Why separate from ansible-pull?

Mechanism Purpose Cadence
ansible-pull Git config convergence (roles, secrets, timers) Every 30 min
homelab-patch-orchestrate OS package upgrades (apt) Weekly (Sun 04:00 PT)

Mixing apt upgrade into every pull would be noisy, hard to schedule around media workloads, and risky during incident response.
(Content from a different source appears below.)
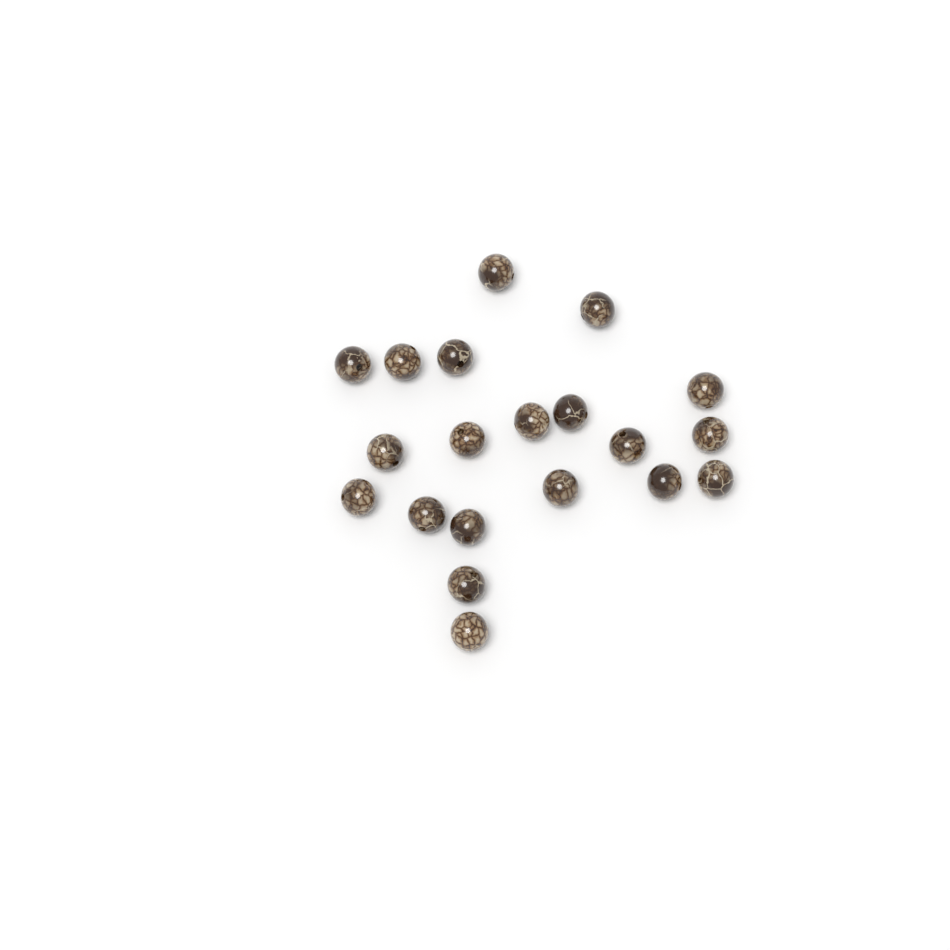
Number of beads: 20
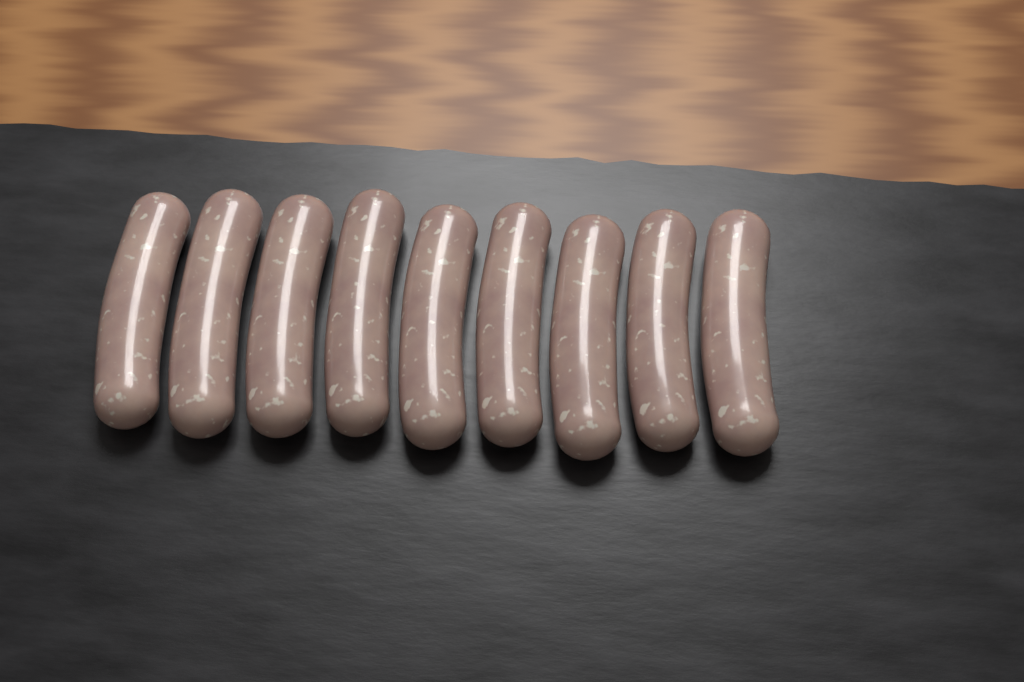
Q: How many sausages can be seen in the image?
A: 9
Patching is deliberate and wave-ordered.

Architecture

flowchart LR
  IS[infra-services C&C]
  SP[saltierpoop wave0]
  PX[prox wave1]
  IS2[infra-services wave2]

  IS -->|push SSH| SP
  IS -->|push SSH root| PX
  IS -->|local| IS2

Components

Piece Location
roles/patch-controller/ infra-services only — SSH key, systemd timer
roles/patching/ All patching_targets — apt, reboot, metrics
playbooks/patch.yml Invoked by timer; three wave plays
homelab-patch-orchestrate.timer Weekly schedule on infra-services
patch.prom node_exporter textfile on each target
patch_orchestrate.prom infra-services — orchestrator exit code + last run time
ansible_pull.prom each host — last successful ansible-pull apply
/etc/homelab/patching-notify.env Discord + ntfy vars for wrapper and playbook

Inventory groups

Group Members (today)
patch_controller infra-services
patching_targets infra-services, prox, saltierpoop
patching_wave0 saltierpoop
patching_wave1 prox
patching_wave2 infra-services (C&C patches itself last)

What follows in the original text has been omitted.